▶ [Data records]
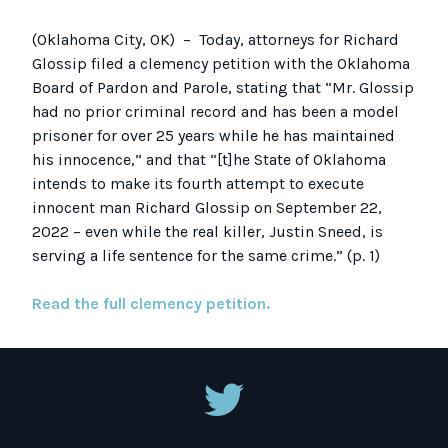
(Oklahoma City, OK)
– Today, attorneys for Richard
Glossip filed a
clemency petition
with the Oklahoma
Board of Pardon and Parole, stating that “Mr. Glossip
had no prior criminal record and has been a model
prisoner for over 25 years while he has maintained
his innocence,” and that
“[t]he State of Oklahoma
intends to make its fourth attempt to execute
innocent man Richard Glossip on September 22,
2022 – even while the real killer, Justin Sneed, is
serving a life sentence for the same crime.” (p. 1)
Read the full clemency petition.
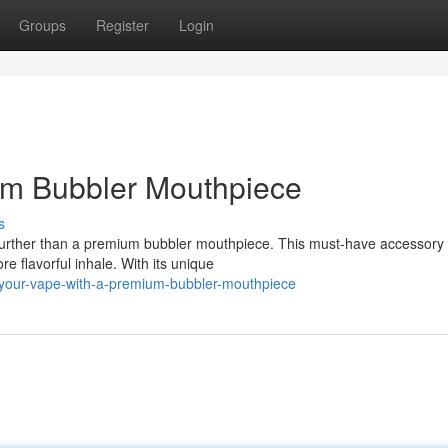
Groups
Register
Login
um Bubbler Mouthpiece
s
urther than a premium bubbler mouthpiece. This must-have accessory 
e flavorful inhale. With its unique
-your-vape-with-a-premium-bubbler-mouthpiece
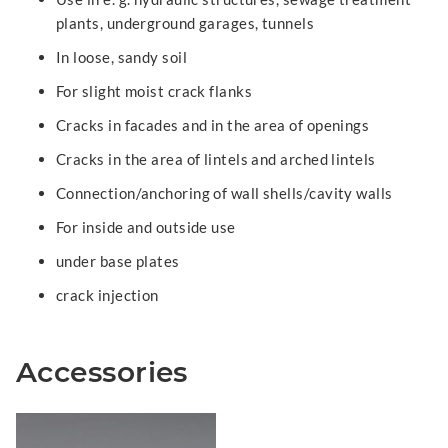
plants, underground garages, tunnels
In loose, sandy soil
For slight moist crack flanks
Cracks in facades and in the area of openings
Cracks in the area of lintels and arched lintels
Connection/anchoring of wall shells/cavity walls
For inside and outside use
under base plates
crack injection
Accessories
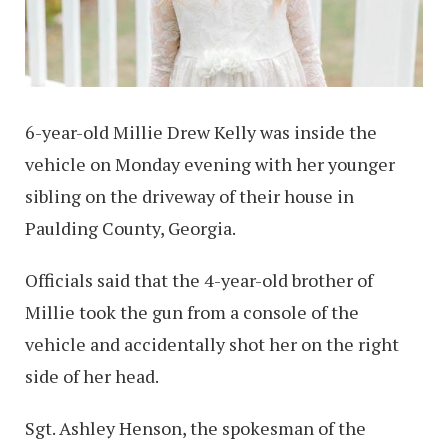
6-year-old Millie Drew Kelly was inside the
vehicle on Monday evening with her younger
sibling on the driveway of their house in
Paulding County, Georgia.
Officials said that the 4-year-old brother of
Millie took the gun from a console of the
vehicle and accidentally shot her on the right
side of her head.
Sgt. Ashley Henson, the spokesman of the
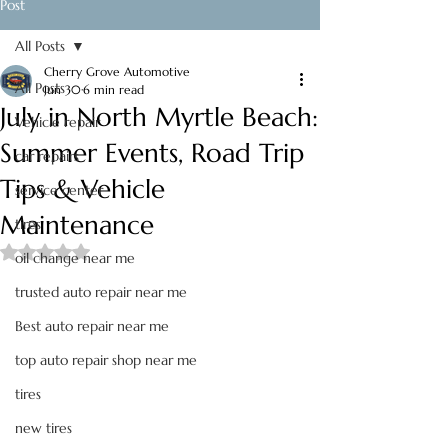
Post
All Posts
Cherry Grove Automotive
All Posts
Jun 30
6 min read
July in North Myrtle Beach:
Vehicle repair
Summer Events, Road Trip
car repairs
Tips & Vehicle
service center
Maintenance
tires
Rated NaN out of 5 stars.
oil change near me
trusted auto repair near me
Best auto repair near me
top auto repair shop near me
tires
new tires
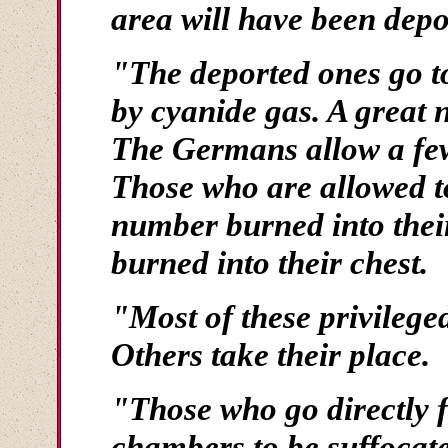
area will have been depo
"The deported ones go to
by cyanide gas. A great 
The Germans allow a few 
Those who are allowed to
number burned into thei
burned into their chest.
"Most of these privilege
Others take their place.
"Those who go directly f
chambers to be suffocat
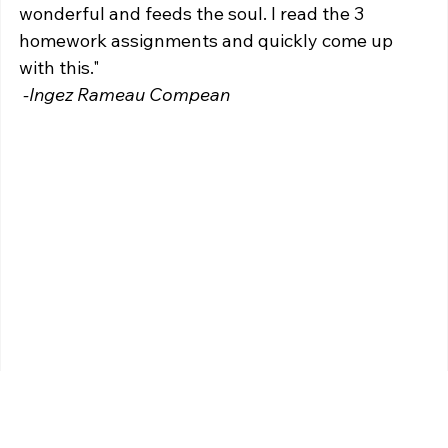
wonderful and feeds the soul. I read the 3 
homework assignments and quickly come up 
with this."
 -Ingez Rameau Compean 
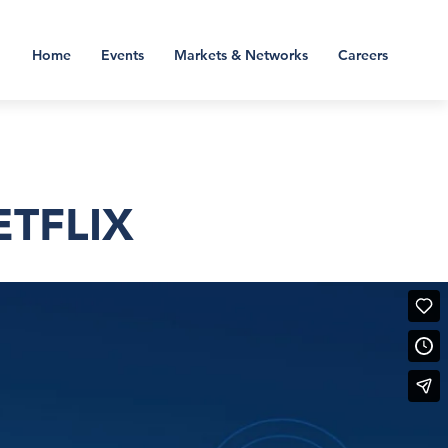
Home
Events
Markets & Networks
Careers
ETFLIX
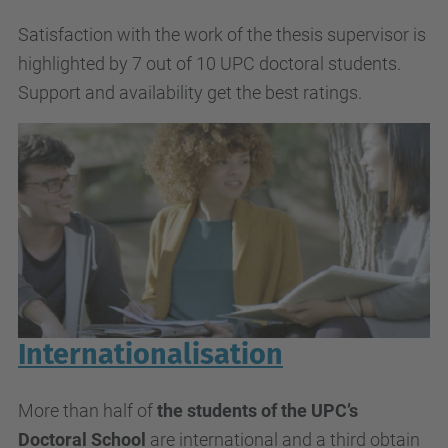
Satisfaction with the work of the thesis supervisor is
highlighted by 7 out of 10 UPC doctoral students.
Support and availability get the best ratings.
Internationalisation
More than half of
the students of the UPC’s
Doctoral School
are international and a third obtain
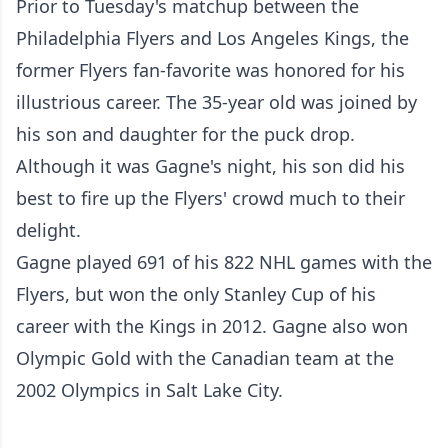
Prior to Tuesday's matchup between the
Philadelphia Flyers and Los Angeles Kings, the
former Flyers fan-favorite was honored for his
illustrious career. The 35-year old was joined by
his son and daughter for the puck drop.
Although it was Gagne's night, his son did his
best to fire up the Flyers' crowd much to their
delight.
Gagne played 691 of his 822 NHL games with the
Flyers, but won the only Stanley Cup of his
career with the Kings in 2012. Gagne also won
Olympic Gold with the Canadian team at the
2002 Olympics in Salt Lake City.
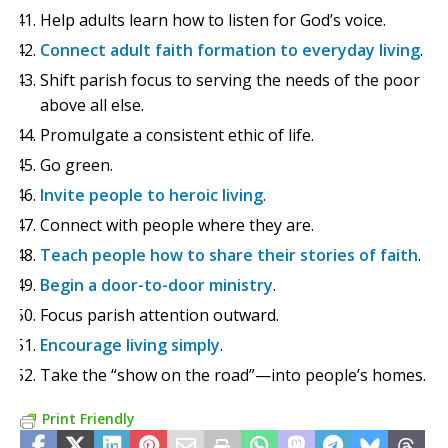
Help adults learn how to listen for God’s voice.
Connect adult faith formation to everyday living
.
Shift parish focus to serving the needs of the poor
above all else.
Promulgate a consistent ethic of life.
Go green.
Invite people to heroic living
.
Connect with people where they are.
Teach people how to share their stories of faith
.
Begin a door-to-door ministry
.
Focus parish attention outward.
Encourage living simply
.
Take the “show on the road”—into people’s homes.
Print Friendly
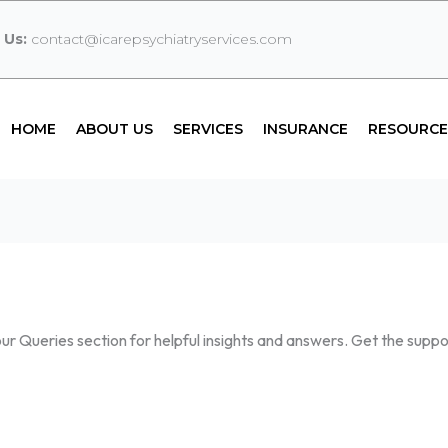
 Us:
contact@icarepsychiatryservices.com
HOME
ABOUT US
SERVICES
INSURANCE
RESOURCE
r Queries section for helpful insights and answers. Get the supp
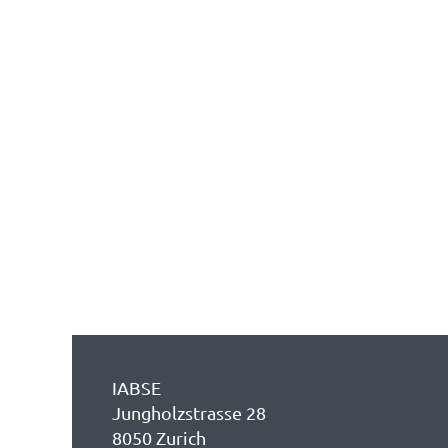
IABSE
Jungholzstrasse 28
8050 Zurich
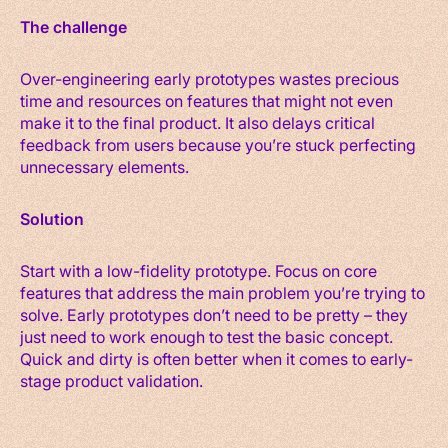
The challenge
Over-engineering early prototypes wastes precious
time and resources on features that might not even
make it to the final product. It also delays critical
feedback from users because you’re stuck perfecting
unnecessary elements.
Solution
Start with a low-fidelity prototype. Focus on core
features that address the main problem you’re trying to
solve. Early prototypes don’t need to be pretty – they
just need to work enough to test the basic concept.
Quick and dirty is often better when it comes to early-
stage product validation.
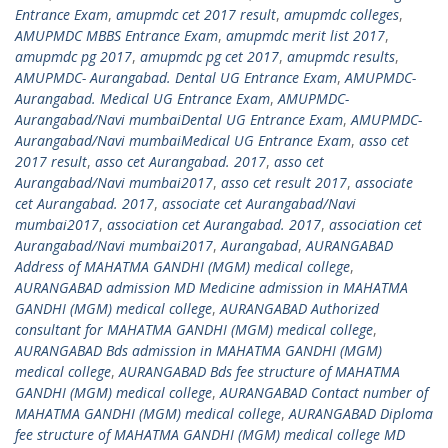
Entrance Exam
,
amupmdc cet 2017 result
,
amupmdc colleges
,
AMUPMDC MBBS Entrance Exam
,
amupmdc merit list 2017
,
amupmdc pg 2017
,
amupmdc pg cet 2017
,
amupmdc results
,
AMUPMDC- Aurangabad. Dental UG Entrance Exam
,
AMUPMDC-
Aurangabad. Medical UG Entrance Exam
,
AMUPMDC-
Aurangabad/Navi mumbaiDental UG Entrance Exam
,
AMUPMDC-
Aurangabad/Navi mumbaiMedical UG Entrance Exam
,
asso cet
2017 result
,
asso cet Aurangabad. 2017
,
asso cet
Aurangabad/Navi mumbai2017
,
asso cet result 2017
,
associate
cet Aurangabad. 2017
,
associate cet Aurangabad/Navi
mumbai2017
,
association cet Aurangabad. 2017
,
association cet
Aurangabad/Navi mumbai2017
,
Aurangabad
,
AURANGABAD
Address of MAHATMA GANDHI (MGM) medical college
,
AURANGABAD admission MD Medicine admission in MAHATMA
GANDHI (MGM) medical college
,
AURANGABAD Authorized
consultant for MAHATMA GANDHI (MGM) medical college
,
AURANGABAD Bds admission in MAHATMA GANDHI (MGM)
medical college
,
AURANGABAD Bds fee structure of MAHATMA
GANDHI (MGM) medical college
,
AURANGABAD Contact number of
MAHATMA GANDHI (MGM) medical college
,
AURANGABAD Diploma
fee structure of MAHATMA GANDHI (MGM) medical college MD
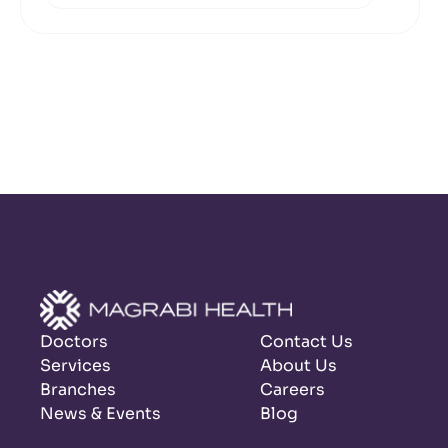
Doctors
Contact Us
Services
About Us
Branches
Careers
News & Events
Blog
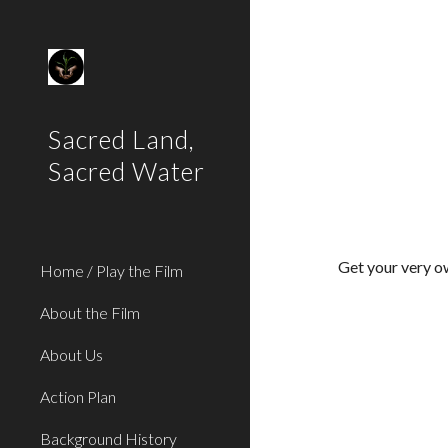
Sk
Sacred Land,
Sacred Water
Get your very 
Home / Play the Film
About the Film
About Us
Action Plan
Background History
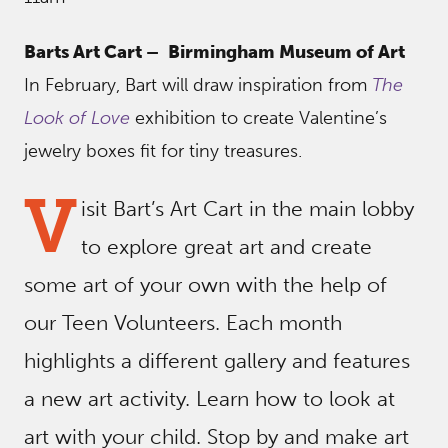
Barts Art Cart –
Birmingham Museum of Art
In February, Bart will draw inspiration from
The
Look of Love
exhibition to create Valentine’s
jewelry boxes fit for tiny treasures.
V
isit Bart’s Art Cart in the main lobby
to explore great art and create
some art of your own with the help of
our Teen Volunteers. Each month
highlights a different gallery and features
a new art activity. Learn how to look at
art with your child. Stop by and make art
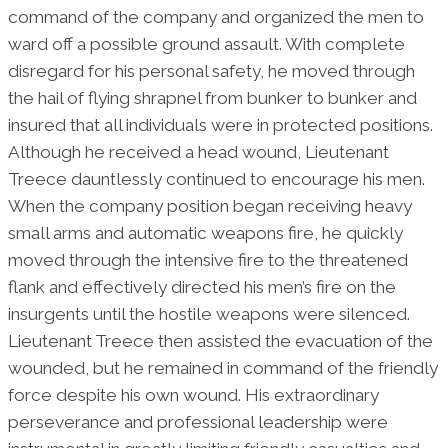
command of the company and organized the men to
ward off a possible ground assault. With complete
disregard for his personal safety, he moved through
the hail of flying shrapnel from bunker to bunker and
insured that all individuals were in protected positions.
Although he received a head wound, Lieutenant
Treece dauntlessly continued to encourage his men.
When the company position began receiving heavy
small arms and automatic weapons fire, he quickly
moved through the intensive fire to the threatened
flank and effectively directed his men’s fire on the
insurgents until the hostile weapons were silenced.
Lieutenant Treece then assisted the evacuation of the
wounded, but he remained in command of the friendly
force despite his own wound. His extraordinary
perseverance and professional leadership were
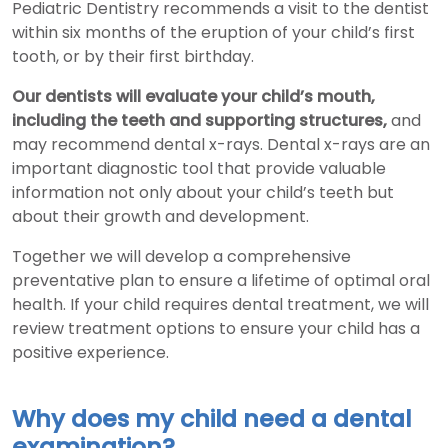
Pediatric Dentistry recommends a visit to the dentist
within six months of the eruption of your child’s first
tooth, or by their first birthday.
Our dentists will evaluate your child’s mouth,
including the teeth and supporting structures,
and
may recommend dental x-rays. Dental x-rays are an
important diagnostic tool that provide valuable
information not only about your child’s teeth but
about their growth and development.
Together we will develop a comprehensive
preventative plan to ensure a lifetime of optimal oral
health. If your child requires dental treatment, we will
review treatment options to ensure your child has a
positive experience.
Why does my child need a dental
examination?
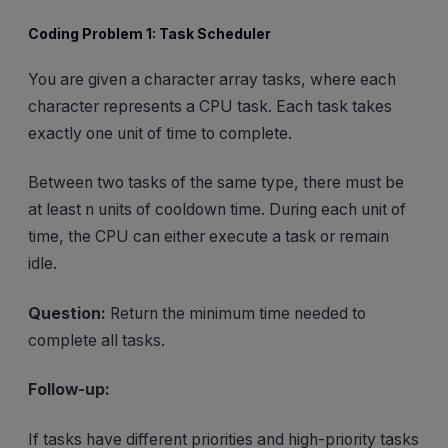
Coding Problem 1: Task Scheduler
You are given a character array tasks, where each
character represents a CPU task. Each task takes
exactly one unit of time to complete.
Between two tasks of the same type, there must be
at least n units of cooldown time. During each unit of
time, the CPU can either execute a task or remain
idle.
Question:
Return the minimum time needed to
complete all tasks.
Follow-up:
If tasks have different priorities and high-priority tasks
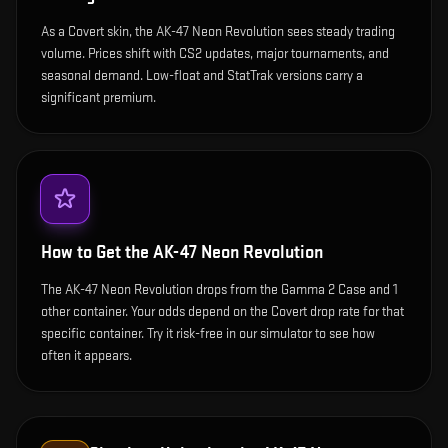
As a Covert skin, the AK-47 Neon Revolution sees steady trading
volume. Prices shift with CS2 updates, major tournaments, and
seasonal demand. Low-float and StatTrak versions carry a
significant premium.
How to Get the
AK-47 Neon Revolution
The AK-47 Neon Revolution drops from the Gamma 2 Case and 1
other container. Your odds depend on the Covert drop rate for that
specific container. Try it risk-free in our simulator to see how
often it appears.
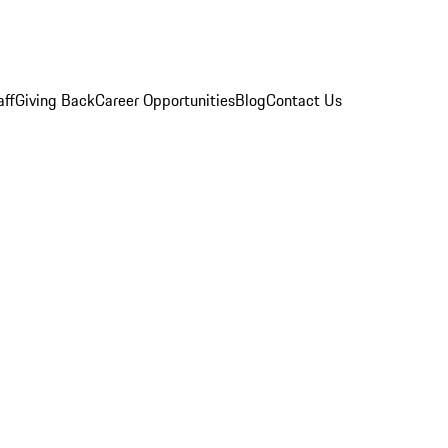
aff
Giving Back
Career Opportunities
Blog
Contact Us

▶ [About this exercise]
The answer must be the part of the records that opens with the line containing "Pediatric Dentistry recommends" and closes with the line containing "Between two tasks", reproduced exactly, with no pictures.

▶ [Exercise result]
Pediatric Dentistry recommends a visit to the dentist
within six months of the eruption of your child’s first
tooth, or by their first birthday.
Our dentists will evaluate your child’s mouth,
including the teeth and supporting structures,
and
may recommend dental x-rays. Dental x-rays are an
important diagnostic tool that provide valuable
information not only about your child’s teeth but
about their growth and development.
Together we will develop a comprehensive
preventative plan to ensure a lifetime of optimal oral
health. If your child requires dental treatment, we will
review treatment options to ensure your child has a
positive experience.
Why does my child need a dental
examination?
Coding Problem 1: Task Scheduler
You are given a character array tasks, where each
character represents a CPU task. Each task takes
exactly one unit of time to complete.
Between two tasks of the same type, there must be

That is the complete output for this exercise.